Submitted by coofercat on Thu, 2003-08-21 14:04

Comments

Dell's Price Cut and IBM's T40

Has anyone successfully found a way to ghost an image of the T40 with whatever applications you use installed?It's been quite a challenge for me and my only issue with the T40.My enterprise has procured the IBM ThinkPads from the T20 days.Without an removable internal floppy drive network ghosting is virtually impossible.Symantec has issues with network ghosting from a docking station floppy drive and ghosting an image to cdrom would be okay only if you wanted to install the base OS and then you'd have to delete the c:\ibmtools directory to do so on one cd.Has anyone found a way to create an image and save to a network drive with the challenges of not having an internal floppy drive on the T40?If so please let me know, other than that the T40 is a fine laptop and excellent successor from the T30 which is also an very stable laptop.

Submitted by Darryl Leach (not verified) on Tue, 2003-10-28 21:08.
Dell's Price Cut and IBM's T40

I know it's a complete rip-off, but the USB floppy from IBM will do the trick nicely. It's 50UKP, which is far too expensive (clone drives may also work, but I haven't tried any).

At the time, we only had Ghost in a master/slave arrangement. I created the master floppy very easily once I'd identified the driver file out of the c:\ibmtools directory. I just told Ghost about the driver and it made me the correct floppy for the job. I guess there's a similar procedure for Ghost multi-cast, but I've never used that (yet).

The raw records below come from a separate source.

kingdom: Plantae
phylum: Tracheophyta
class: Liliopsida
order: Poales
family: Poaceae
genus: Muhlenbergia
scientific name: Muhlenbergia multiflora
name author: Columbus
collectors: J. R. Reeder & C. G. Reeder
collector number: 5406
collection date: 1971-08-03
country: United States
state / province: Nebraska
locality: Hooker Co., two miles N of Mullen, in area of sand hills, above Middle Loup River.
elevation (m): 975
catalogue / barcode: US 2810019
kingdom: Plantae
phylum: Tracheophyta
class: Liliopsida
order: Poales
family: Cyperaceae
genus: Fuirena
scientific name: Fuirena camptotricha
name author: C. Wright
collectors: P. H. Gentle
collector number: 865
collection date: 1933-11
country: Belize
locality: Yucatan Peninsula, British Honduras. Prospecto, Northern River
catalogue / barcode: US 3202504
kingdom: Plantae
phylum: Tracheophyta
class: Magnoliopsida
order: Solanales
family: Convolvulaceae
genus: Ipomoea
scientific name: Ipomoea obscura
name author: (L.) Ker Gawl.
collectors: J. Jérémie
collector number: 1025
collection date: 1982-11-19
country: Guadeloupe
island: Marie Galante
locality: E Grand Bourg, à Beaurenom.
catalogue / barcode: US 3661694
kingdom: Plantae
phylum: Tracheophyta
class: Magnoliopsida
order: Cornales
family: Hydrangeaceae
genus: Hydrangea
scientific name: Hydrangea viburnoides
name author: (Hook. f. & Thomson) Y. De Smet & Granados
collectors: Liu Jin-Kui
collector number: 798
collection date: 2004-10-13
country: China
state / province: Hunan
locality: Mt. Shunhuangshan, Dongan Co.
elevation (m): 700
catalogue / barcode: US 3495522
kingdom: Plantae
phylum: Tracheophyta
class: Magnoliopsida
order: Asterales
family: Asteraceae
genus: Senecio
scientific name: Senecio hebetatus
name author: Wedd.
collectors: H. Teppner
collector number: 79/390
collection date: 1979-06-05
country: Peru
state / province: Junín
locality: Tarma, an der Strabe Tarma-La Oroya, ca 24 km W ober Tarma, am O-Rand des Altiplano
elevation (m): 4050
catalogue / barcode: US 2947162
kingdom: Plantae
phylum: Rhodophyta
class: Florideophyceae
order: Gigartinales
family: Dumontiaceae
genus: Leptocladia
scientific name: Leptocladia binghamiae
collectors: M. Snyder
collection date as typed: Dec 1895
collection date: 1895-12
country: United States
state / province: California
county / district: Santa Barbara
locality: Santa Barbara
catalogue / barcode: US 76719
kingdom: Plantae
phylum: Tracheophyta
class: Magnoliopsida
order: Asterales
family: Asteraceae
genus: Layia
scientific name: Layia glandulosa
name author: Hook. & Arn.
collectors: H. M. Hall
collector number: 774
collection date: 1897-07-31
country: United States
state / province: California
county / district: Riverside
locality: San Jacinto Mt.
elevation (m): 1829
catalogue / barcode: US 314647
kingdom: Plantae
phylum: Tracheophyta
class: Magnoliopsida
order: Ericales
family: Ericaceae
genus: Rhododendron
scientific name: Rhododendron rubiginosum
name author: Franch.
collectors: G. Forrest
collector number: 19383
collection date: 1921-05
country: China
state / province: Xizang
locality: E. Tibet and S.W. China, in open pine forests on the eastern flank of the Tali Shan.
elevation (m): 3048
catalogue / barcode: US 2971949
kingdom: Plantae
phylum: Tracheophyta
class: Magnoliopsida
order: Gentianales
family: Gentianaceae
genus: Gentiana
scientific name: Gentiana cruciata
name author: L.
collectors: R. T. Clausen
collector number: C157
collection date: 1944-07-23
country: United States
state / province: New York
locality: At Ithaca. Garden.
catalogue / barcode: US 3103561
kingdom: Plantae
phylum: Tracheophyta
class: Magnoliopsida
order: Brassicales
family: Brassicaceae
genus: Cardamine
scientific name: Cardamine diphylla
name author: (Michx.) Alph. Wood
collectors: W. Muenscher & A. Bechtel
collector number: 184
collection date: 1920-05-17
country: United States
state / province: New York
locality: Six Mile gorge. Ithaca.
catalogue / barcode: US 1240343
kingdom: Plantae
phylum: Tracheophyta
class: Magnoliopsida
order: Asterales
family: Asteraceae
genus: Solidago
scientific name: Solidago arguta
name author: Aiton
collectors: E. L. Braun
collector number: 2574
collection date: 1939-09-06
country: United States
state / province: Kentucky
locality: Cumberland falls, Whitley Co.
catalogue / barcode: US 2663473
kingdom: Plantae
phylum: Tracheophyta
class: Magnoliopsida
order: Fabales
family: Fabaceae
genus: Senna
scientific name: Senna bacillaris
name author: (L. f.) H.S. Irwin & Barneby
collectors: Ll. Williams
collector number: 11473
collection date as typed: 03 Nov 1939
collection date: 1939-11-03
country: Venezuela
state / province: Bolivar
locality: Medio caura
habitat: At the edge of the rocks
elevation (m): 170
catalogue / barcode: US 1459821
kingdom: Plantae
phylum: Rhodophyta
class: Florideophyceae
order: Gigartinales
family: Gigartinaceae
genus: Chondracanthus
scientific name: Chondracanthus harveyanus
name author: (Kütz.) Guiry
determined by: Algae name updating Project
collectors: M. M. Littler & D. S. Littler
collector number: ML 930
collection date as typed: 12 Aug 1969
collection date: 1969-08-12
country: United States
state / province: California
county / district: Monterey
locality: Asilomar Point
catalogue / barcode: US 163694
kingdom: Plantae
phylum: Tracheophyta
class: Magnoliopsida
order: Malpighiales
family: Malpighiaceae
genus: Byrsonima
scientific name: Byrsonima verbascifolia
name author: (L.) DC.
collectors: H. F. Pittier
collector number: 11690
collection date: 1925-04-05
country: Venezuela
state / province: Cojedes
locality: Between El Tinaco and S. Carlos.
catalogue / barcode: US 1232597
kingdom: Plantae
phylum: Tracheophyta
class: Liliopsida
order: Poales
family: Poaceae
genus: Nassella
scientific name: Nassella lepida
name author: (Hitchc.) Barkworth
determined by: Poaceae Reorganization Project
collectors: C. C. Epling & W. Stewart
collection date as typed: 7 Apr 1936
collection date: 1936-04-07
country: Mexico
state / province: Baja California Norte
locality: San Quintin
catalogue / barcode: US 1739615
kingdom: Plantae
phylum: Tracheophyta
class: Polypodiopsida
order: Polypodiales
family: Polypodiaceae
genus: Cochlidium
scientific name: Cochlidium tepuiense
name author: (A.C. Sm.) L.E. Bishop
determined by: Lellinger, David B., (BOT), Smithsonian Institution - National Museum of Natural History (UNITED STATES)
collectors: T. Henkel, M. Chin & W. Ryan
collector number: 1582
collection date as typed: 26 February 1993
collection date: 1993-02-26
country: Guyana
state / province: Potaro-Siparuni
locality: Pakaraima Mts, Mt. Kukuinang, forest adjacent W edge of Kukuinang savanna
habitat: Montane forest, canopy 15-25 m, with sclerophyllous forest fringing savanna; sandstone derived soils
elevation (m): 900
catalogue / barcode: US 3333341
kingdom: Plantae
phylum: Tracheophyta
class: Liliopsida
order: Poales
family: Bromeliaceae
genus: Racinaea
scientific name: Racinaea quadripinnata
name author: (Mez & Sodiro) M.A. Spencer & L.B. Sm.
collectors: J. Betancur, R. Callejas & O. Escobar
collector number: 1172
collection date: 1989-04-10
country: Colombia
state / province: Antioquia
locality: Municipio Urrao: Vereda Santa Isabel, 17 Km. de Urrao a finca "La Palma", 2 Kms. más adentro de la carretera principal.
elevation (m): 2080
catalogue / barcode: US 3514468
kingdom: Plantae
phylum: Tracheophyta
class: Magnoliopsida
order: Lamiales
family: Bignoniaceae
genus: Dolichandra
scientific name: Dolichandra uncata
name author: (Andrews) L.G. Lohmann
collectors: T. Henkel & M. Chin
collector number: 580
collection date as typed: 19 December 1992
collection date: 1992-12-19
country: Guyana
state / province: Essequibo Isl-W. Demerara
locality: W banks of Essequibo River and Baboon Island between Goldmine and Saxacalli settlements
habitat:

I guess, if you don't want that expensive drive, you could make a floppy with Ghost, and then just make a bootable CD from it. Probably a hammer to crack a nut, but should work.

Submitted by coofercat on Tue, 2003-11-25 12:43.
Dell's Price Cut and IBM's T40

Make a bootable CD with DOS and a copy of Ghost and use it to bootup the notebook for cloning.

http://www.merchant-court.com

Submitted by Kent (not verified) on Fri, 2004-04-30 12:30.